### Trecho da fonte
= = = = =

Exemplos de filter_by_curation em Python, exemplos de indra.tools.assemble_corpus.filter_by_curation em Python

Exemplo n.º 1

0

Exibir arquivo

Arquivo: test_assemble_corpus.py Projeto: bioinfonerd-forks/indra-1

def test_filter_by_curation():
    new_st1 = deepcopy(st1)
    new_ev = Evidence(text='a -> b', source_api='new')
    new_st1.evidence.append(new_ev)
    stmts_in = [new_st1, st2, st3]
    assert len(new_st1.evidence) == 2
    assert all(st.belief != 1 for st in stmts_in)
    Curation = namedtuple('Curation', ['pa_hash', 'source_hash', 'tag'])
    cur1 = Curation(new_st1.get_hash(), new_st1.evidence[0].get_source_hash(),
                    'grounding')
    cur2 = Curation(new_st1.get_hash(), new_st1.evidence[1].get_source_hash(),
                    'wrong_relation')
    cur3 = Curation(new_st1.get_hash(), new_st1.evidence[0].get_source_hash(),
                    'correct')

= = = = =

### Extrato de dados
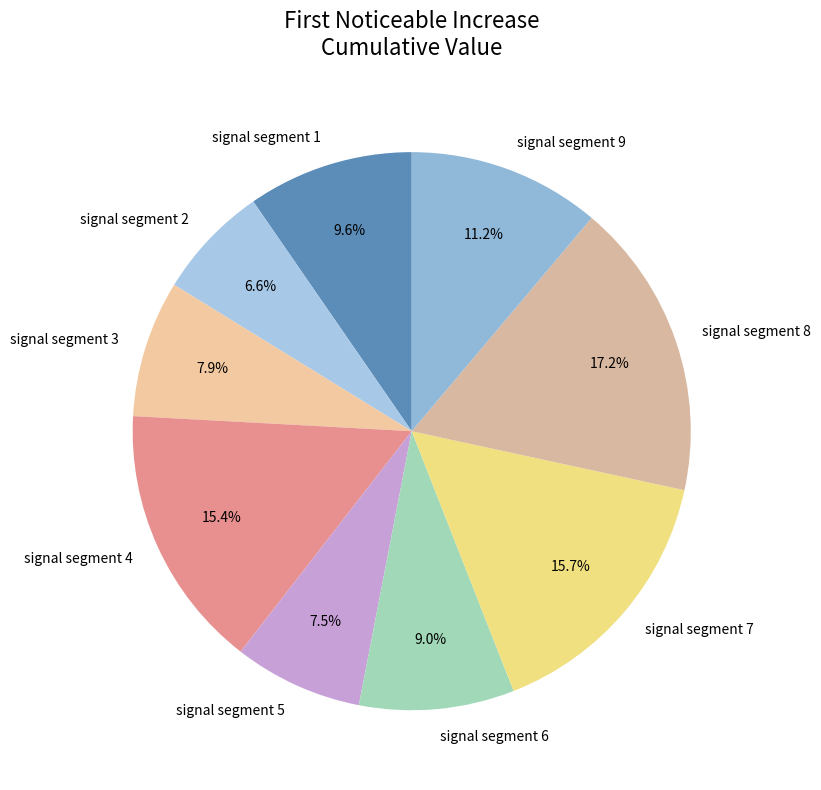

Is there a majority slice in this chart?

No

= = = = =

### Tarefas e exercícios
**a)** Responda com base no exemplo de código:
(i) Qual é o nome do arquivo indicado?
(ii) Que valor recebe source_api no objeto Evidence criado?
(iii) Qual tag é atribuída a cur2?
**b)** No exemplo de código, liste todas as tags passadas como último argumento nas chamadas a Curation.
**c)** Redigite, por favor, sem nenhuma alteração, tudo o que vai de "Exibir arquivo" até "st in stmts_in)" no exemplo de código.

### Respostas das atividades
**a)**
(i) test_assemble_corpus.py
(ii) 'new'
(iii) 'wrong_relation'

**b)** 'grounding', 'wrong_relation', 'correct'

**c)**
Exibir arquivo

Arquivo: test_assemble_corpus.py Projeto: bioinfonerd-forks/indra-1

def test_filter_by_curation():
    new_st1 = deepcopy(st1)
    new_ev = Evidence(text='a -> b', source_api='new')
    new_st1.evidence.append(new_ev)
    stmts_in = [new_st1, st2, st3]
    assert len(new_st1.evidence) == 2
    assert all(st.belief != 1 for st in stmts_in)